PSJH caregivers recommend the Optimal Aging program to patients who are showing signs of decline, or are recovering from a hospitalization or other inpatient event. In addition to companionship, patients can receive assistance with personal care, yard care, home repair, housework, errands, medications, chores, grocery shopping and cooking. The program is currently being released across the PSJH system and thus far has provided services to several hundred clients in western Washington and northern Oregon.

According to Haggard, outcomes research is under way for both Circle (improvements in pediatric and maternal outcomes) and Optimal Aging (improvements to health and well-being and reduction in emergency services). “The metric we’re measuring against for Circle so far is pediatric retention—how many additional pediatric patients are we retaining in our system because of mom’s utilization of Circle,” Haggard said. “To date, we’ve increased that number, on average, across the regions where we’ve launched by 21%, with actual percentage varying by facility.”

A third solution coming out of the Consumer Innovation Group is Xealth.
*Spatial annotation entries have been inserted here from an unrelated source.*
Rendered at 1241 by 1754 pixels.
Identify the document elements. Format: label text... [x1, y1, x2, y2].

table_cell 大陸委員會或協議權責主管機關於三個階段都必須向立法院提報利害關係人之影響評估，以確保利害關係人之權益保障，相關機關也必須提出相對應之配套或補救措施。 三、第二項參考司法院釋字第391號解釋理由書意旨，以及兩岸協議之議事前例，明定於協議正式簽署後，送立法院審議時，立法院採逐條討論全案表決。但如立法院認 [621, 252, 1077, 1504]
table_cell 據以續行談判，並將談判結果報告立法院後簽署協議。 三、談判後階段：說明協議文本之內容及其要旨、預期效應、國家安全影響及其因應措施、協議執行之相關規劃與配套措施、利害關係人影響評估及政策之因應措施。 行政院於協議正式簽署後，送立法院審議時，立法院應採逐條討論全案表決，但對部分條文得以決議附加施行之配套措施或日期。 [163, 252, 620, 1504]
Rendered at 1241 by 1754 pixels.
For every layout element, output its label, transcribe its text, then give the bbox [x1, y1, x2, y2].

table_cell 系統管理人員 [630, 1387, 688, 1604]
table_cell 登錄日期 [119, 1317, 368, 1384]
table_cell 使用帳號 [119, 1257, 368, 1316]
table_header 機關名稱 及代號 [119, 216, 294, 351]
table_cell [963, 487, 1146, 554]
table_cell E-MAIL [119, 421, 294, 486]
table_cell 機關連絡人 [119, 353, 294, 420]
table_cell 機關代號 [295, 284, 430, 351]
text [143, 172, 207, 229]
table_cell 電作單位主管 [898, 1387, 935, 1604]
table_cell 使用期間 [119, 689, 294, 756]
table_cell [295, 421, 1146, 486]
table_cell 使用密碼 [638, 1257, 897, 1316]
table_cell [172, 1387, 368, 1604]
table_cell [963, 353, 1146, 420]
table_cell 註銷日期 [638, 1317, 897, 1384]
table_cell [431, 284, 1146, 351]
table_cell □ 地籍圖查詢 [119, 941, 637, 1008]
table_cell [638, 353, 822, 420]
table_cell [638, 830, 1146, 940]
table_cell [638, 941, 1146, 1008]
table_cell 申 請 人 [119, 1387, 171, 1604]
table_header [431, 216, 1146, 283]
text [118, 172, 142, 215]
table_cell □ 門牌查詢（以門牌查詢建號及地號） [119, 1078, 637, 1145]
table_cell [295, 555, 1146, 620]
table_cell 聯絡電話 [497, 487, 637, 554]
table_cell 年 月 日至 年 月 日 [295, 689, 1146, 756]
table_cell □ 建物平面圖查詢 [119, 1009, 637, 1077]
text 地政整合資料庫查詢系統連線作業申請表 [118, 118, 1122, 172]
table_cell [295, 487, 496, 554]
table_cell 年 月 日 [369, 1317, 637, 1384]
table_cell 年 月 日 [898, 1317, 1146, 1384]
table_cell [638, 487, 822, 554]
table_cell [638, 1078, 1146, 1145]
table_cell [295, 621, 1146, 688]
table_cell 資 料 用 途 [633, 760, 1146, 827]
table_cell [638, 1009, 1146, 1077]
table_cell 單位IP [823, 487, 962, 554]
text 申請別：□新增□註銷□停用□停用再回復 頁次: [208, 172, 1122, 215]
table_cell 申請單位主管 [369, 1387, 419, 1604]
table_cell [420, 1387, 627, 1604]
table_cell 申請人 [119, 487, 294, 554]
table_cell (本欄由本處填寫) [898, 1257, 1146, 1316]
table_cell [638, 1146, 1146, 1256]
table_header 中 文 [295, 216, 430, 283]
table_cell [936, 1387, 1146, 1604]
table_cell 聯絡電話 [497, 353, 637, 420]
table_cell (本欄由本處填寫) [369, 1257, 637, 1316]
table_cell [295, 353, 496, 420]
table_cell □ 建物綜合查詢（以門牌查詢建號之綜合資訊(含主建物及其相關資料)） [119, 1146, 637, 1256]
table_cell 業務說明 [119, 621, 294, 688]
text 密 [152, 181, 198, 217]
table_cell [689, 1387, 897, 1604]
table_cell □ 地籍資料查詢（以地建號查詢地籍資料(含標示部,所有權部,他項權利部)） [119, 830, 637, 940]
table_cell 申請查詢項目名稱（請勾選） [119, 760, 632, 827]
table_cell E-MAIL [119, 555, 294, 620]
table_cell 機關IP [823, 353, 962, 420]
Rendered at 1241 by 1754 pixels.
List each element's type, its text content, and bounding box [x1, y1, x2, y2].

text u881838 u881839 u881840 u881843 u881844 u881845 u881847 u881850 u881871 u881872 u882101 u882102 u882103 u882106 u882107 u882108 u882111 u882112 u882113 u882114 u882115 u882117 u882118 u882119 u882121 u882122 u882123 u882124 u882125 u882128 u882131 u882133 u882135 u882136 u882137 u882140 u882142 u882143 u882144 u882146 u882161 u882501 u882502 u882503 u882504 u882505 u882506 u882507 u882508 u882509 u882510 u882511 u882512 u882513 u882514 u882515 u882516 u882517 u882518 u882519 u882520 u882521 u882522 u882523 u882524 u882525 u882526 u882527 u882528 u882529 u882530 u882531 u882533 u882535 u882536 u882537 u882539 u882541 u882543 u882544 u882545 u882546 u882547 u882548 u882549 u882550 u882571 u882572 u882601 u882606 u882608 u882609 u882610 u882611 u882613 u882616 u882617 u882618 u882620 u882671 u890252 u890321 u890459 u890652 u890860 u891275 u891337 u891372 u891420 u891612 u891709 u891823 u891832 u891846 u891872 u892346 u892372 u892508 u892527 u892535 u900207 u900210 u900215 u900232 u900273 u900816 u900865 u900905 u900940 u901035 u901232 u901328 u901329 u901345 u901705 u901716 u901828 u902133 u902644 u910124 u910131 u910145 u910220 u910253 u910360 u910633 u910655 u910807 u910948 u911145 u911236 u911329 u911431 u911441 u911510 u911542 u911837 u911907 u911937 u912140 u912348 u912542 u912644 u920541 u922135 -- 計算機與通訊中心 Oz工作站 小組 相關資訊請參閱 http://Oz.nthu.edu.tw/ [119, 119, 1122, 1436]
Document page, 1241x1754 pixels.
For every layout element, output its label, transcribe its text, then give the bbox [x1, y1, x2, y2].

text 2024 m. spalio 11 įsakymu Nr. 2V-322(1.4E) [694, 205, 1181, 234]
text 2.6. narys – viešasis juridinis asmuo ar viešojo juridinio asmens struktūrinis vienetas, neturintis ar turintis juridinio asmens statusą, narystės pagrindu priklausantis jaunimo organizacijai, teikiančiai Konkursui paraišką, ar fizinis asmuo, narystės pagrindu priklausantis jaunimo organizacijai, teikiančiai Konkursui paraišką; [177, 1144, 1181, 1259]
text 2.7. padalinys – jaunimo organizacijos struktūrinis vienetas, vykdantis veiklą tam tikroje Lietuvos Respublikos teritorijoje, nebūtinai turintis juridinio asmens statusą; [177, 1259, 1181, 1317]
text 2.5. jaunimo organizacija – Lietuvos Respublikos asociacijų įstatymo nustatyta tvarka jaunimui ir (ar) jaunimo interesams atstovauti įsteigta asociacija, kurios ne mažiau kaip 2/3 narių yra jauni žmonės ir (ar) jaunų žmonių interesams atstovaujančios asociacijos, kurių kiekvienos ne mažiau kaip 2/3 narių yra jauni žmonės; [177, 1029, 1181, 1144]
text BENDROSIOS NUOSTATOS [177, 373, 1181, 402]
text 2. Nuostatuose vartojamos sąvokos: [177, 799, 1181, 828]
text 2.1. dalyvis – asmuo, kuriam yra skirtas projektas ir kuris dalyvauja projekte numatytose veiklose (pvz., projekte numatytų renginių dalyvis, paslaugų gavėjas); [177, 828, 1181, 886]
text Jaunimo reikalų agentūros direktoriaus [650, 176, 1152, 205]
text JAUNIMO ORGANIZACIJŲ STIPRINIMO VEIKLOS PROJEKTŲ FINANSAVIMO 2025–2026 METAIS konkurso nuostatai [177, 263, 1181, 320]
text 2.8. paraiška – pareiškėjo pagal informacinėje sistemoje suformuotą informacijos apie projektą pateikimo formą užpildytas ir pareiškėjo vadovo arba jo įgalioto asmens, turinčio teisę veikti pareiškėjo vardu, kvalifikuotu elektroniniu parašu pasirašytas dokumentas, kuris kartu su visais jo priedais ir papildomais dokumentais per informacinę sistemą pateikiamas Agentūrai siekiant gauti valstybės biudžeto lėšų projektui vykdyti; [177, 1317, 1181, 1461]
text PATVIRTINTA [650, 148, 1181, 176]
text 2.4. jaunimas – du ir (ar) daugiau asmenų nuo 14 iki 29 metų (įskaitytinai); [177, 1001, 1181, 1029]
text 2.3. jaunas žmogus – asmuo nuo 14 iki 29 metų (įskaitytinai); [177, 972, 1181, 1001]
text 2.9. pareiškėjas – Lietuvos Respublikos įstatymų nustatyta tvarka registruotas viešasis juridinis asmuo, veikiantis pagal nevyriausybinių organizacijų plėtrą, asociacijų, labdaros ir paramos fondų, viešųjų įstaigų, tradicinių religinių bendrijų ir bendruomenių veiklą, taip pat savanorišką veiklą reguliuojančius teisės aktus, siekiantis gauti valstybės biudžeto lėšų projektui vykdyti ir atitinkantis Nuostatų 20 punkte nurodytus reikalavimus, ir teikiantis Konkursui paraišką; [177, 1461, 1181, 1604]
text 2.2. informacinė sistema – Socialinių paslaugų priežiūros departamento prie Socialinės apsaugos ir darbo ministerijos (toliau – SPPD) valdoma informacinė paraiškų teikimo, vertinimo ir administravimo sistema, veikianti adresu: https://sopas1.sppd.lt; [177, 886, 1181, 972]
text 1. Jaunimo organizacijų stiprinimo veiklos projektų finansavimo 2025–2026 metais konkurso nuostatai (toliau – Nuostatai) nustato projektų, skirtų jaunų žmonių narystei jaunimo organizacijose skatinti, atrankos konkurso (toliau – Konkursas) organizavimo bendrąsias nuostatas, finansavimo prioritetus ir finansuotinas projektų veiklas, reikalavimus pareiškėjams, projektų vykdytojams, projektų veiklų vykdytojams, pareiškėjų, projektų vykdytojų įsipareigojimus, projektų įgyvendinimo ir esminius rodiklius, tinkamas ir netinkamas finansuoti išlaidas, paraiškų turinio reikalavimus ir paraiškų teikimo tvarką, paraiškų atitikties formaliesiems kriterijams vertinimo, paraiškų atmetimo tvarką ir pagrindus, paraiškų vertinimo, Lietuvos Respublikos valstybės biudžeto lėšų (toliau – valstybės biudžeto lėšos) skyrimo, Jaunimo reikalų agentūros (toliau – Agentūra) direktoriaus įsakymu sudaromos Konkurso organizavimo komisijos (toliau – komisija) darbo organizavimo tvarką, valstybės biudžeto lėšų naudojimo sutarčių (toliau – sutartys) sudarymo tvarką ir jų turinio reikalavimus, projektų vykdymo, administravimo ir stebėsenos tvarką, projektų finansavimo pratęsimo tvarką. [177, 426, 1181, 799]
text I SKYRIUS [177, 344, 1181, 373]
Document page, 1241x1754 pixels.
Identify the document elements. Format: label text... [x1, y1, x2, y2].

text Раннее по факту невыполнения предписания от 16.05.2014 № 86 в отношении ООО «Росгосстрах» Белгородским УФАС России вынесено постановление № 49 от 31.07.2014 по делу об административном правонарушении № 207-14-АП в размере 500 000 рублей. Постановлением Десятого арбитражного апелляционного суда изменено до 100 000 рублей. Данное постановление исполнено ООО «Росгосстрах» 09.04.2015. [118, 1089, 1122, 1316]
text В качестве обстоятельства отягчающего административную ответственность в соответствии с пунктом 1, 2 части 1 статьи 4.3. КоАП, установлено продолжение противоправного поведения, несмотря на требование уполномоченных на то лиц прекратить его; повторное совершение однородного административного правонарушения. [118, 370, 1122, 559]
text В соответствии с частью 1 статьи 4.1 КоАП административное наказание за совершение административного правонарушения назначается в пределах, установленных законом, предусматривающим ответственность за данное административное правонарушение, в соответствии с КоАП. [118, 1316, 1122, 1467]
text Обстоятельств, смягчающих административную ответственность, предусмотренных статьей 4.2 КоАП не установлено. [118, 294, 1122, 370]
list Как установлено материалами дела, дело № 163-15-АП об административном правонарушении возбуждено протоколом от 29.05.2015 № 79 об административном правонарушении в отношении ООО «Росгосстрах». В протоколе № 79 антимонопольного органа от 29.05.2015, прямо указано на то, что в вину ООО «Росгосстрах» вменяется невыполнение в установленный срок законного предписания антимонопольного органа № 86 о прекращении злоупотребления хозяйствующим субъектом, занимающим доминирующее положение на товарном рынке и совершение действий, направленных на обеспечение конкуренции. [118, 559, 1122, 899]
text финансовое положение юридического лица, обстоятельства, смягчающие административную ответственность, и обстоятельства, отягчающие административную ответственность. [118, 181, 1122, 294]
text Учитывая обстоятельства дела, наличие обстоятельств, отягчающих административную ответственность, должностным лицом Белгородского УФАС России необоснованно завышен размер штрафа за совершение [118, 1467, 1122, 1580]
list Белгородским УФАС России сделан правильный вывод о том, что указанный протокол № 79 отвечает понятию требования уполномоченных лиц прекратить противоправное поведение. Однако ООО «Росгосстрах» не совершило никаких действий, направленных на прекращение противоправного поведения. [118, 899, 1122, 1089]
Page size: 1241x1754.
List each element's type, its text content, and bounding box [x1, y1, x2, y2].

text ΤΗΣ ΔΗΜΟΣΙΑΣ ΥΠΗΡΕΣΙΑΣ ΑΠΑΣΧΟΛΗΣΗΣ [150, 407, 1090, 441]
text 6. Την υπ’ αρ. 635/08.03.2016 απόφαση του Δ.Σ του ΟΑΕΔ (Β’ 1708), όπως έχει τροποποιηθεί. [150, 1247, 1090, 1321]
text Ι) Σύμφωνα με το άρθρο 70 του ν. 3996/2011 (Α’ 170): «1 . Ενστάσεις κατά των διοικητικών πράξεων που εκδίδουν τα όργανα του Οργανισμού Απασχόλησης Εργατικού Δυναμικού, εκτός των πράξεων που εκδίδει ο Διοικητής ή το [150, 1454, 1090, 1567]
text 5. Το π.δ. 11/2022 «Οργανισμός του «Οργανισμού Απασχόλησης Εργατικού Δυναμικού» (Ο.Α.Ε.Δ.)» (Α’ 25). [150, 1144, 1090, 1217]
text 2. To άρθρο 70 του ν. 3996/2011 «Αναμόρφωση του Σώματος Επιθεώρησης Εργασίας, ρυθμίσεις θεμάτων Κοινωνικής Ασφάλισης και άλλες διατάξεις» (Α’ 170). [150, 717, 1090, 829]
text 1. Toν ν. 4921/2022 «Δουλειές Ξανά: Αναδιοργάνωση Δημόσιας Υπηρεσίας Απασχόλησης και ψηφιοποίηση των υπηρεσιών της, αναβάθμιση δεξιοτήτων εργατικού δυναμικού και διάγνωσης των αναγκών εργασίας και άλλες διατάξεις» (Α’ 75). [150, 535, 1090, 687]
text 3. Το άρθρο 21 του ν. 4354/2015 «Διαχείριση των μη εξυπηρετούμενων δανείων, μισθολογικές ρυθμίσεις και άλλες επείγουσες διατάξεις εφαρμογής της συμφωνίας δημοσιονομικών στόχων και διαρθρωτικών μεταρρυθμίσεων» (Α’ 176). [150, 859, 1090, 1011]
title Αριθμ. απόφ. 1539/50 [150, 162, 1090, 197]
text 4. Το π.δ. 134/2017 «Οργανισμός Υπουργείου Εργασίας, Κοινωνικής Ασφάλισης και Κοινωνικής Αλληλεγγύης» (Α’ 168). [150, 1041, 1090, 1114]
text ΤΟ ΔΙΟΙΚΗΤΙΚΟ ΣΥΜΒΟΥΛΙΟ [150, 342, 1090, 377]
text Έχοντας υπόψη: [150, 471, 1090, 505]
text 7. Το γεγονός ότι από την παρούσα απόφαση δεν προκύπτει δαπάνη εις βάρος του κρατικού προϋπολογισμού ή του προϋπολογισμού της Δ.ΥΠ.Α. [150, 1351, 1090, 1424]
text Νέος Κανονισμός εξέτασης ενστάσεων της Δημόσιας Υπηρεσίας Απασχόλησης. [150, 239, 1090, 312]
Founded as an executive-in-residence initiative within PHS’s Digital and Innovation Group, Xealth provides a technology platform that enables physicians to “prescribe” anything that is non-pharmaceutical, like digital content, services and other applications to their patients straight from provider’s EMR workflow. 

“The Xealth platform is based on the concept that physicians can prescribe pharmaceuticals relatively easily, but when it comes to providing content or services relevant to their patients’ conditions, they do it verbally or they don’t do it at all because they’re so strapped for time,” explained Martin. “Xealth makes prescribing non-pharmaceutical products as easy as prescribing medications for the physician.”

For example, for patients at risk of developing diabetes, physicians can prescribe an app called Omada that provides a 16-week online digital diabetes prevention program. When the patient downloads the app from the PSJH patient portal, his or her physician is notified so that they can monitor the patient’s progress. 

The Xealth technology consists of an EMR-integrated prescribing platform and analytics to enable physicians to assess and monitor patients’ use of the applications. Xealth was officially launched this past January and received its first round of funding in June. At press time, more than 1,700 documents and videos, and more than 8,000 programs and services had been delivered to patients both within and outside the Providence network. 

According to Martin, whenever he and his team decide to build a new product or service, they consider whether the solution can be commercialized. “In addition to asking if our own health system would find the solution valuable, we ask if another health system would find it valuable,” he said.

Thus far, both Xealth and Circle are being used both internally and externally: Physicians at OSF HealthCare and Hoag Health Network are using Circle for expectant and new mothers, while the University of Pittsburg Medical Center is using Xealth to prescribe content on comprehensive joint replacement education and recovery, and the Hennepin County Medical Center in Minnesota is using Xealth to prescribe rides for patients with transportation challenges in order to address the problem of no-shows. 

In addition to these products and services, Martin and his team will continue to look for new and innovative ways to leverage digital technology to make and keep patients healthy. “Most patients, unless they’re chronically ill, don’t engage with their doctors more than a few times a year,” he said. “By engaging patients around their health online, we’re making it easy and convenient for them to connect with their providers, and we’re giving providers more chances to improve their patients’ health, both now and down the road.”